OpenAI meldet 1 Milliarde Dollar Umsatzrate bei ChatGPT-Werbung
ChatGPT-Ads erreichen laut OpenAI eine annualisierte Umsatzrate von 1 Milliarde Dollar. Werbetreibende fordern nun bessere Mess- und Vergleichsdaten.
Dieser Text wurde im Rahmen eines Forschungsprojektes vollständig von einer Künstlichen Intelligenz (KI) generiert und nicht redaktionell geprüft.
KI-generiert OpenAI hat mitgeteilt, dass das Werbegeschäft von ChatGPT eine annualisierte Umsatzrate (Annualized Revenue Run Rate, ARR) von 1 Milliarde US-Dollar erreicht hat – keine 200 Tage nach dem Start im Februar 2026. Zugleich bleibt die Zahl deutlich hinter der eigenen Prognose von 2,5 Milliarden Dollar Werbeumsatz für 2026 zurück. Werbetreibende und Analysten diskutieren nun, welche Nachweise nötig sind, damit aus der Testphase echte Budgetverschiebungen werden.
Was die Milliarde belegt und was nicht
Die annualisierte Umsatzrate ist eine Hochrechnung des aktuellen Wachstumstempos auf zwölf Monate und sagt für junge, schnell wachsende Geschäfte mehr aus als für saisonabhängige Branchen. OpenAI hat gegenüber AdExchanger klargestellt, dass in die Berechnung nur tatsächlich ausgegebenes Geld einfließt, nicht die Werbegutschriften, die viele frühe Kunden erhalten haben. Der tägliche Werbeumsatz sei seit Anfang August um 25 Prozent gestiegen. Belege für die Zahlen legt das privat gehaltene Unternehmen jedoch nicht vor, wie Martech anmerkt. Die langfristigen Ziele des Unternehmens – 11 Milliarden Dollar für 2027, 25 Milliarden für 2028, 53 Milliarden für 2029 und 100 Milliarden für 2030 – setzen laut Investorenunterlagen 2,75 Milliarden wöchentliche Nutzer bis 2030 voraus. Die Marktforscher von eMarketer halten das für unrealistisch: Sie taxieren den gesamten US-Markt für Chatbot-Werbung 2026 auf unter 1 Milliarde Dollar und erwarten für OpenAI bis 2030 rund 5,41 Milliarden Dollar – ein Bruchteil der eigenen Prognose.
Neue Werkzeuge sollen mehr Kunden anlocken
Parallel zur Umsatzmeldung hat OpenAI die Kampagnenerstellung vereinfacht: Aus einer eingegebenen URL analysiert die KI Geschäftsmodell, Produkte und Zielgruppe und erstellt daraus in unter einer Minute eine Kampagne inklusive Creative und Copy. Kampagnen lassen sich zudem über einen Agenten im ChatGPT Ads Manager anlegen. Neue Werbetreibende erhalten nach 500 Dollar Ausgaben weitere 500 Dollar als Gutschrift. Zusätzlich zur bisherigen CPM-Abrechnung gibt es inzwischen CPC-Gebote, eine Conversions API, pixelbasierte Messung sowie auf Reichweite, Klicks oder Conversions optimierte Kampagnen.
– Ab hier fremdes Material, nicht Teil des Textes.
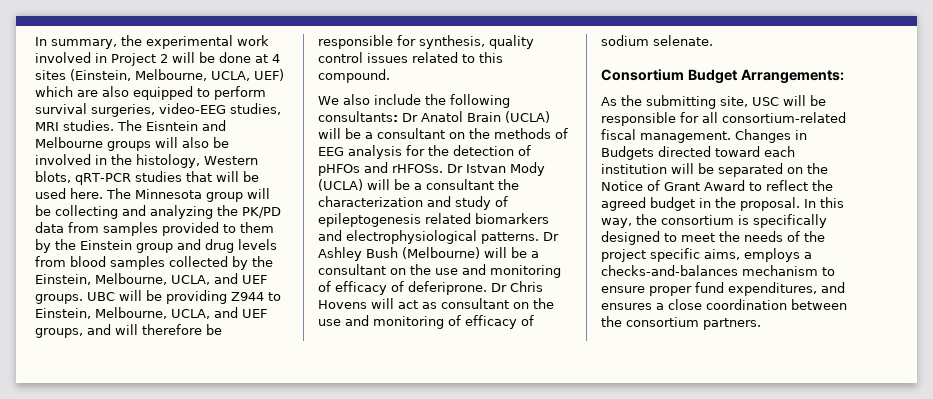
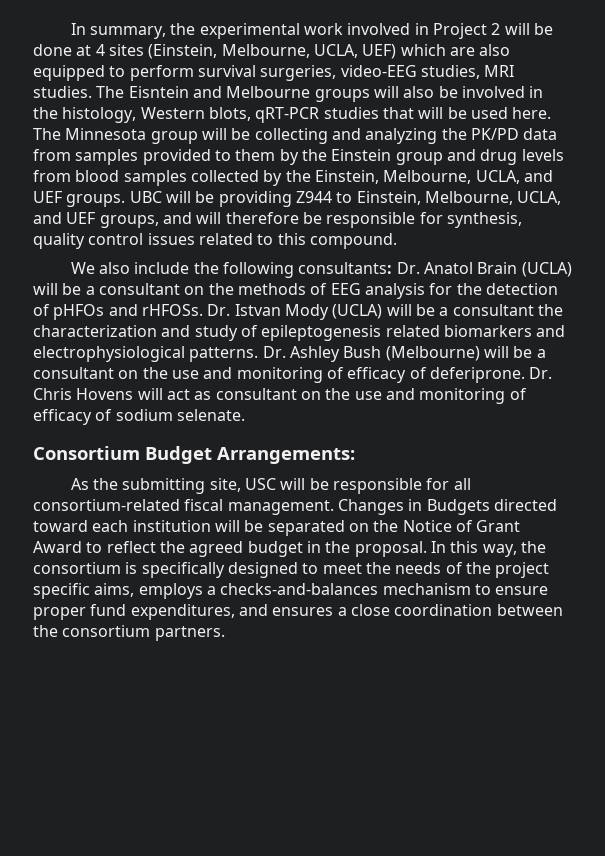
[402,113,418,122] Dr -> [396,262,420,274] Dr.
[447,164,463,173] Dr -> [207,304,231,316] Dr.
[543,232,559,241] Dr -> [262,346,286,358] Dr.
[491,283,507,292] Dr -> [529,367,553,379] Dr.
Was Werbetreibende jetzt fordern
Trotz dieser Ergänzungen bemängeln Agenturen zentrale Lücken. Es fehlten belastbare Wettbewerbsdaten zum Benchmarking, ausgereifte Conversion-Tracking-Optionen und Schnittstellen zu externen Marketing-Mix-Modeling- und Inkrementalitäts-Tools, so Vertreter von Lifesight und M+C Saatchi Performance gegenüber AdExchanger. Auch die Möglichkeit, Bestandskunden von Anzeigen auszuschließen und nur neue Interessenten anzusprechen, fehlt bislang. Die bisherigen Performance-Ergebnisse sind uneinheitlich: Eine Agentur berichtete von einer Klickrate von rund 0,6 Prozent in einer kanadischen Kampagne, deutlich unter typischen Suchwerten, während ein anderer Werbetreibender mit der neuen Max-Results-Gebotsstrategie spürbare Verbesserungen bei Klickrate und Kosten erzielte. Hinzu kommt ein Vertrauensproblem: Laut einer Ipsos-Umfrage geben 63 Prozent der Befragten an, dass Werbung ihr Vertrauen in KI-Ausgaben mindert. OpenAI betont, dass Anzeigen strikt von den eigentlichen ChatGPT-Antworten getrennt bleiben und diese nicht beeinflussen.